Department of Psychological Sciences, University of Liverpool, Liverpool, UK.
BMC Med Ethics. 2013 Nov 6;14:45. doi: 10.1186/1472-6939-14-45.
In 2008 UK legislation was amended to enable the use of deferred consent for paediatric emergency care (EC) trials in recognition of the practical and ethical difficulties of obtaining prospective consent in an emergency situation. However, ambiguity about how to make deferred consent acceptable to parents, children and practitioners remains. In particular, little is known about practitioners' views and experiences of seeking deferred consent in this setting.
As part of a wider study investigating consent methods in paediatric emergency care trials (called CONNECT), a 20 item online questionnaire was sent by email inviting practitioners (doctors and nurses) who were involved in talking with families about children's and young people's (aged 0-16 years) participation in UK EC trials. To ensure those with and without experience of deferred consent were included, practitioners were sampled using a combination of purposive and snowball sampling methods. Simple descriptive statistics were used to analyse the quantitative data, whilst the constant comparative method was used to analyse qualitative data. Elements of a symbiotic empirical ethics approach was used to integrate empirical evidence and bioethical literature to explore the data and draw practice orientated conclusions.
Views on deferred consent differed depending upon whether or not practitioners were experienced in this consent method. Practitioners who had no experience of deferred consent reported negative perceptions of this consent method; these practitioners were concerned about the impact that deferred consent would have upon the parent-practitioner relationship. In contrast, practitioners experienced in deferred consent described how families had been receptive to the consent method, if conducted sensitively and in a time appropriate manner. Experienced practitioners also described how deferred consent had improved recruitment, parental decision-making capacity and parent-practitioner relationships in the emergency care setting.
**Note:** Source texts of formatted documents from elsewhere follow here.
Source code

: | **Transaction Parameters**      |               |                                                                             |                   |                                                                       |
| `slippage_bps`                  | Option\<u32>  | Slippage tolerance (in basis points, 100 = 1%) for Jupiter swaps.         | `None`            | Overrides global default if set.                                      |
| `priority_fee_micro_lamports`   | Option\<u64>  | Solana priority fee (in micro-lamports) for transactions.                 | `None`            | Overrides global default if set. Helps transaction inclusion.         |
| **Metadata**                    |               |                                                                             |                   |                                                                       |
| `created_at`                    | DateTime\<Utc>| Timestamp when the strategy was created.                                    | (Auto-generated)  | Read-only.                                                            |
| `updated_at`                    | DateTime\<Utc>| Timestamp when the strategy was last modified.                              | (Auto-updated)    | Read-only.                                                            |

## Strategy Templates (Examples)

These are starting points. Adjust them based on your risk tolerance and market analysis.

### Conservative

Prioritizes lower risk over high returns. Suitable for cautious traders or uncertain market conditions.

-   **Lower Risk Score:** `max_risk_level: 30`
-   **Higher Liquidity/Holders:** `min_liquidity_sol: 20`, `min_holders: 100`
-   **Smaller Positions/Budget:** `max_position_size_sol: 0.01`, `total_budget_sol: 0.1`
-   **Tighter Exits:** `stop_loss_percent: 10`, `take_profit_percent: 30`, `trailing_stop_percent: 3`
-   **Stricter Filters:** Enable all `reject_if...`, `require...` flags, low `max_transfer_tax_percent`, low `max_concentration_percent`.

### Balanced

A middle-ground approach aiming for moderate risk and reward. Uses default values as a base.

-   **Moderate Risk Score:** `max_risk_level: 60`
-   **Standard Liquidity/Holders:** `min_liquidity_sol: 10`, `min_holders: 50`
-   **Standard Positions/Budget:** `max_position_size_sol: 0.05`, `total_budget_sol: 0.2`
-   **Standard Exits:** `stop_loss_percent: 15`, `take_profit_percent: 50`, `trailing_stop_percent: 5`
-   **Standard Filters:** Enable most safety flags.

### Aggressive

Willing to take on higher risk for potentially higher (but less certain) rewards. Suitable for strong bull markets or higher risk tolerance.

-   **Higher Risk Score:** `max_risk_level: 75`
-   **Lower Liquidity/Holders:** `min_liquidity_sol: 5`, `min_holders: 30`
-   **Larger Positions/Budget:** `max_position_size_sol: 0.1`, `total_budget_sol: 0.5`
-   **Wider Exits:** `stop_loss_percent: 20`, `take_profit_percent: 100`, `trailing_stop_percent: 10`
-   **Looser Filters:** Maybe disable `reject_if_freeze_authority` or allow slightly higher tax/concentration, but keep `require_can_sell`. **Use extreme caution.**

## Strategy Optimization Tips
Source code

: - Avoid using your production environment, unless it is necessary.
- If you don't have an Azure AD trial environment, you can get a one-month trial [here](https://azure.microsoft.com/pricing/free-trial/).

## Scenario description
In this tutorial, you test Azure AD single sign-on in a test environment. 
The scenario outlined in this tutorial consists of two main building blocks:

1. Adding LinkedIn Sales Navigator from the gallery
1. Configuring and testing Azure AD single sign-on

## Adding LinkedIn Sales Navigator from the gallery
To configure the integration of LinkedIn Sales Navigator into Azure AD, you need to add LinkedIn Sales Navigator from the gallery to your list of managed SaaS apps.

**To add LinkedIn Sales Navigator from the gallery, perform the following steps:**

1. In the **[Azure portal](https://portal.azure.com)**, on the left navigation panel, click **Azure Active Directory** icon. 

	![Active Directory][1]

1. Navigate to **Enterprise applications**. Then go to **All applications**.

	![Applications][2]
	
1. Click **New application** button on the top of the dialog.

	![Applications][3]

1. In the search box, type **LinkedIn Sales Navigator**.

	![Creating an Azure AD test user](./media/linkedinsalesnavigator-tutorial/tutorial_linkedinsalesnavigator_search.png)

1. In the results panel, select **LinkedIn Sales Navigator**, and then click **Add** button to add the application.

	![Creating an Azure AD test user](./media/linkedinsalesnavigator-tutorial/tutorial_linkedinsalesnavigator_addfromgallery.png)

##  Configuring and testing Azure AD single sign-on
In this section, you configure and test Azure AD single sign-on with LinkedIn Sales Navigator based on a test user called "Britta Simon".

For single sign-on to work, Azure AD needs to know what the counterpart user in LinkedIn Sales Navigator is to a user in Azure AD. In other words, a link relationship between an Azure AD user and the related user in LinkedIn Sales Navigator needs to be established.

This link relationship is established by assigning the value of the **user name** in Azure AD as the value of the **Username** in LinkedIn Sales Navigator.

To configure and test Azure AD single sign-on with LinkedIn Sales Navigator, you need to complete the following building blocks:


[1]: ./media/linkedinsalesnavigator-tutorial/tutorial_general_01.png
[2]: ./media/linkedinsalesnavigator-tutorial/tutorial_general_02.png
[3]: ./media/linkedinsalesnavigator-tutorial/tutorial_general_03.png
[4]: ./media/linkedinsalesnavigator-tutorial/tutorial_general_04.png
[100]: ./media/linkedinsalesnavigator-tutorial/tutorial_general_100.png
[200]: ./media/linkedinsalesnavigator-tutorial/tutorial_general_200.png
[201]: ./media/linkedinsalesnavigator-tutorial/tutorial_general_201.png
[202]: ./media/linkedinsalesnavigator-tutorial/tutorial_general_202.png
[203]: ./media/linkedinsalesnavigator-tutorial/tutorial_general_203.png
The views of practitioners with first-hand experience of deferred consent should be considered in the design and ethical review of future paediatric EC trials; the design and ethical review of such trials should not solely be informed by the beliefs of those without experience of using deferred consent. Further research involving parents and children is required to inform practitioner training and normative guidance on the use and appropriateness of deferred consent in emergency settings.
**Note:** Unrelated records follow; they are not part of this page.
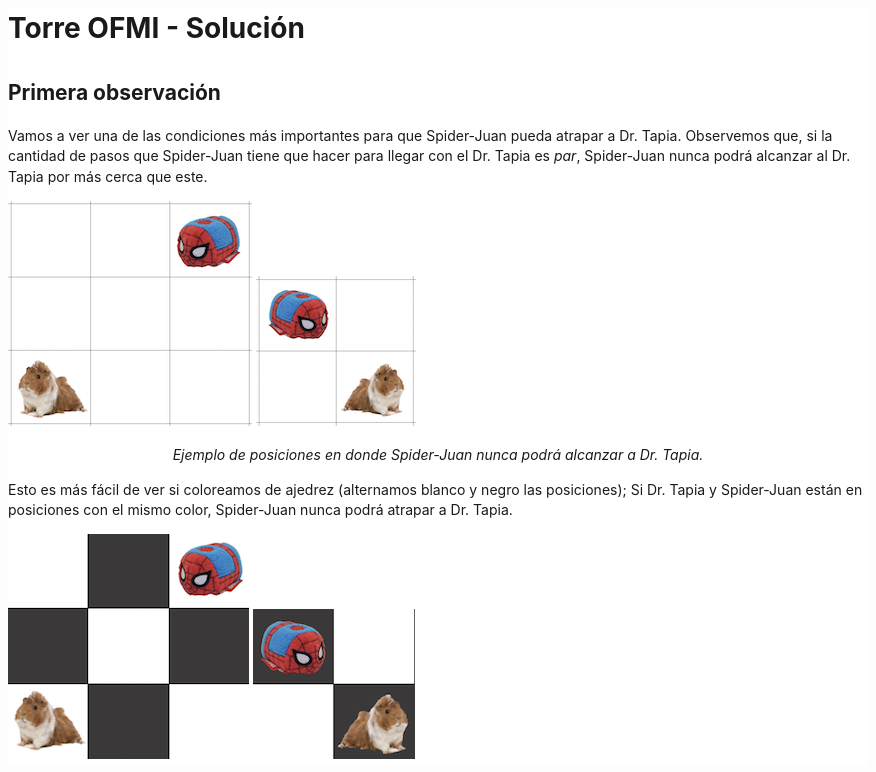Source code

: # Torre OFMI - Solución

## Primera observación

Vamos a ver una de las condiciones más importantes para que Spider-Juan pueda atrapar a Dr. Tapia. Observemos que, si la cantidad de pasos que Spider-Juan tiene que hacer para llegar con el Dr. Tapia es _par_, Spider-Juan nunca podrá alcanzar al Dr. Tapia por más cerca que este.

![Ejemplo de distancia par](cobaya_par_2.png)
![Ejemplo de distancia par](cobaya_par_1.png)

<figcaption align = "center"><i>Ejemplo de posiciones en donde Spider-Juan nunca podrá alcanzar a Dr. Tapia.</i></figcaption>

Esto es más fácil de ver si coloreamos de ajedrez (alternamos blanco y negro las posiciones); Si Dr. Tapia y Spider-Juan están en posiciones con el mismo color, Spider-Juan nunca podrá atrapar a Dr. Tapia.

![Coloreo de ajedrez](ajedrez.png)
![Coloreo de ajedrez](ajedrez_2.png)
2008 年,英国立法修正案允许在儿科急救护理(EC)试验中使用延期同意,以承认在紧急情况下获得前瞻性同意的实际和伦理困难。然而,如何使延期同意得到父母、儿童和医务人员的认可仍然存在歧义。特别是,对于在这种情况下寻求延期同意的医务人员的观点和经验知之甚少。
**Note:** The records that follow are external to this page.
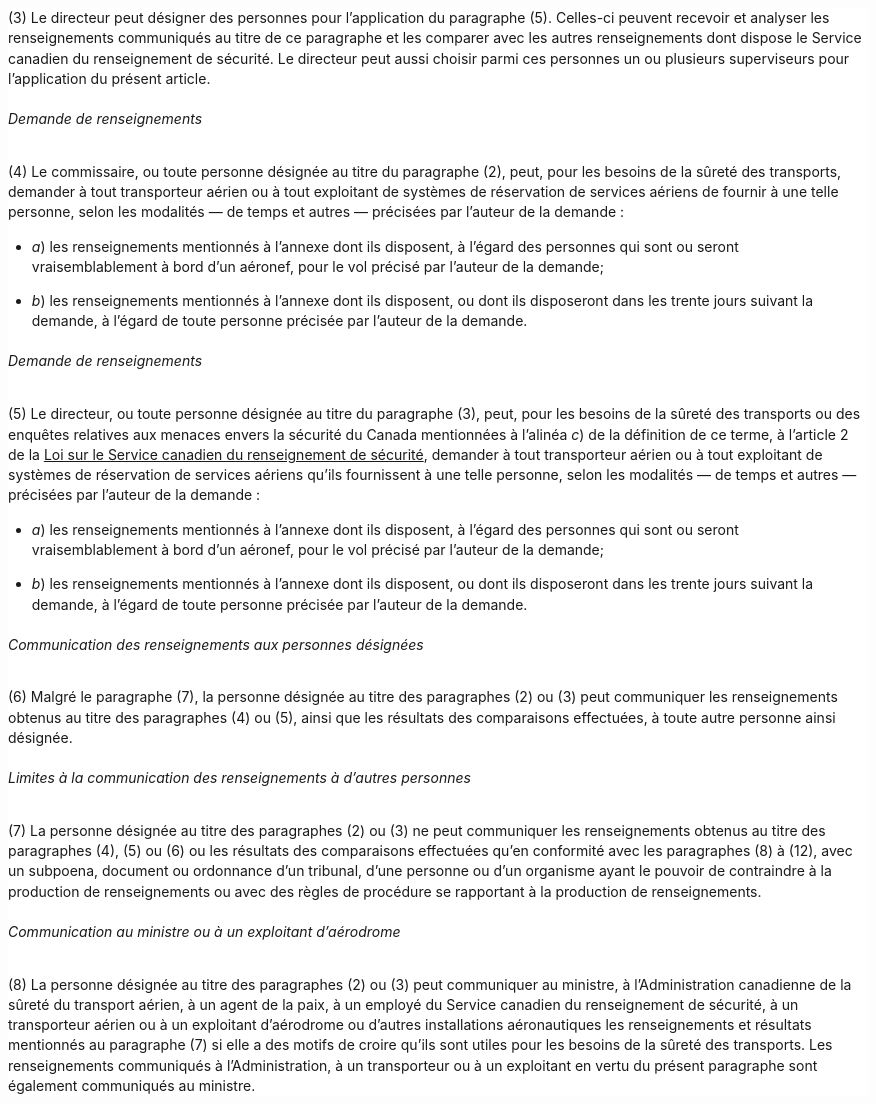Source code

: (3) Le directeur peut désigner des personnes pour l’application du paragraphe (5). Celles-ci peuvent recevoir et analyser les renseignements communiqués au titre de ce paragraphe et les comparer avec les autres renseignements dont dispose le Service canadien du renseignement de sécurité. Le directeur peut aussi choisir parmi ces personnes un ou plusieurs superviseurs pour l’application du présent article.

###### Demande de renseignements

(4) Le commissaire, ou toute personne désignée au titre du paragraphe (2), peut, pour les besoins de la sûreté des transports, demander à tout transporteur aérien ou à tout exploitant de systèmes de réservation de services aériens de fournir à une telle personne, selon les modalités — de temps et autres — précisées par l’auteur de la demande :

  * _a_) les renseignements mentionnés à l’annexe dont ils disposent, à l’égard des personnes qui sont ou seront vraisemblablement à bord d’un aéronef, pour le vol précisé par l’auteur de la demande;

  * _b_) les renseignements mentionnés à l’annexe dont ils disposent, ou dont ils disposeront dans les trente jours suivant la demande, à l’égard de toute personne précisée par l’auteur de la demande.

###### Demande de renseignements

(5) Le directeur, ou toute personne désignée au titre du paragraphe (3), peut, pour les besoins de la sûreté des transports ou des enquêtes relatives aux menaces envers la sécurité du Canada mentionnées à l’alinéa _c_) de la définition de ce terme, à l’article 2 de la [Loi sur le Service canadien du renseignement de sécurité](/canada/fra/lois/C/C-23.md), demander à tout transporteur aérien ou à tout exploitant de systèmes de réservation de services aériens qu’ils fournissent à une telle personne, selon les modalités — de temps et autres — précisées par l’auteur de la demande :

  * _a_) les renseignements mentionnés à l’annexe dont ils disposent, à l’égard des personnes qui sont ou seront vraisemblablement à bord d’un aéronef, pour le vol précisé par l’auteur de la demande;

  * _b_) les renseignements mentionnés à l’annexe dont ils disposent, ou dont ils disposeront dans les trente jours suivant la demande, à l’égard de toute personne précisée par l’auteur de la demande.

###### Communication des renseignements aux personnes désignées

(6) Malgré le paragraphe (7), la personne désignée au titre des paragraphes (2) ou (3) peut communiquer les renseignements obtenus au titre des paragraphes (4) ou (5), ainsi que les résultats des comparaisons effectuées, à toute autre personne ainsi désignée.

###### Limites à la communication des renseignements à d’autres personnes

(7) La personne désignée au titre des paragraphes (2) ou (3) ne peut communiquer les renseignements obtenus au titre des paragraphes (4), (5) ou (6) ou les résultats des comparaisons effectuées qu’en conformité avec les paragraphes (8) à (12), avec un subpoena, document ou ordonnance d’un tribunal, d’une personne ou d’un organisme ayant le pouvoir de contraindre à la production de renseignements ou avec des règles de procédure se rapportant à la production de renseignements.

###### Communication au ministre ou à un exploitant d’aérodrome

(8) La personne désignée au titre des paragraphes (2) ou (3) peut communiquer au ministre, à l’Administration canadienne de la sûreté du transport aérien, à un agent de la paix, à un employé du Service canadien du renseignement de sécurité, à un transporteur aérien ou à un exploitant d’aérodrome ou d’autres installations aéronautiques les renseignements et résultats mentionnés au paragraphe (7) si elle a des motifs de croire qu’ils sont utiles pour les besoins de la sûreté des transports. Les renseignements communiqués à l’Administration, à un transporteur ou à un exploitant en vertu du présent paragraphe sont également communiqués au ministre.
作为一项研究儿科急救护理试验中同意方法的更广泛研究(称为 CONNECT)的一部分,通过电子邮件向参与与家庭讨论儿童和青少年(年龄 0-16 岁)参与英国 EC 试验的医务人员(医生和护士)发送了一份 20 项在线问卷。为了确保包括有和没有延期同意经验的医务人员,使用有目的和滚雪球抽样方法相结合的方法对医务人员进行抽样。使用简单的描述性统计来分析定量数据,同时使用恒定性比较方法来分析定性数据。共生实证伦理方法的元素被用来整合实证证据和生物伦理文献,以探索数据并得出面向实践的结论。
对延期同意的看法因医务人员是否有这种同意方法的经验而有所不同。没有延期同意经验的医务人员对这种同意方法的看法负面;这些医务人员担心延期同意会对父母-医务人员关系产生影响。相比之下,有延期同意经验的医务人员描述了如果以敏感和适当的方式进行,家庭对同意方法的接受程度。有经验的医务人员还描述了延期同意如何改善在急救环境中的招募、父母的决策能力和父母-医务人员关系。
在设计和伦理审查未来的儿科 EC 试验时,应考虑有第一手延期同意经验的医务人员的观点;这种试验的设计和伦理审查不应仅仅由没有使用延期同意经验的人的信念来决定。需要进行涉及父母和儿童的进一步研究,以为在紧急情况下使用延期同意的培训和规范指南提供信息。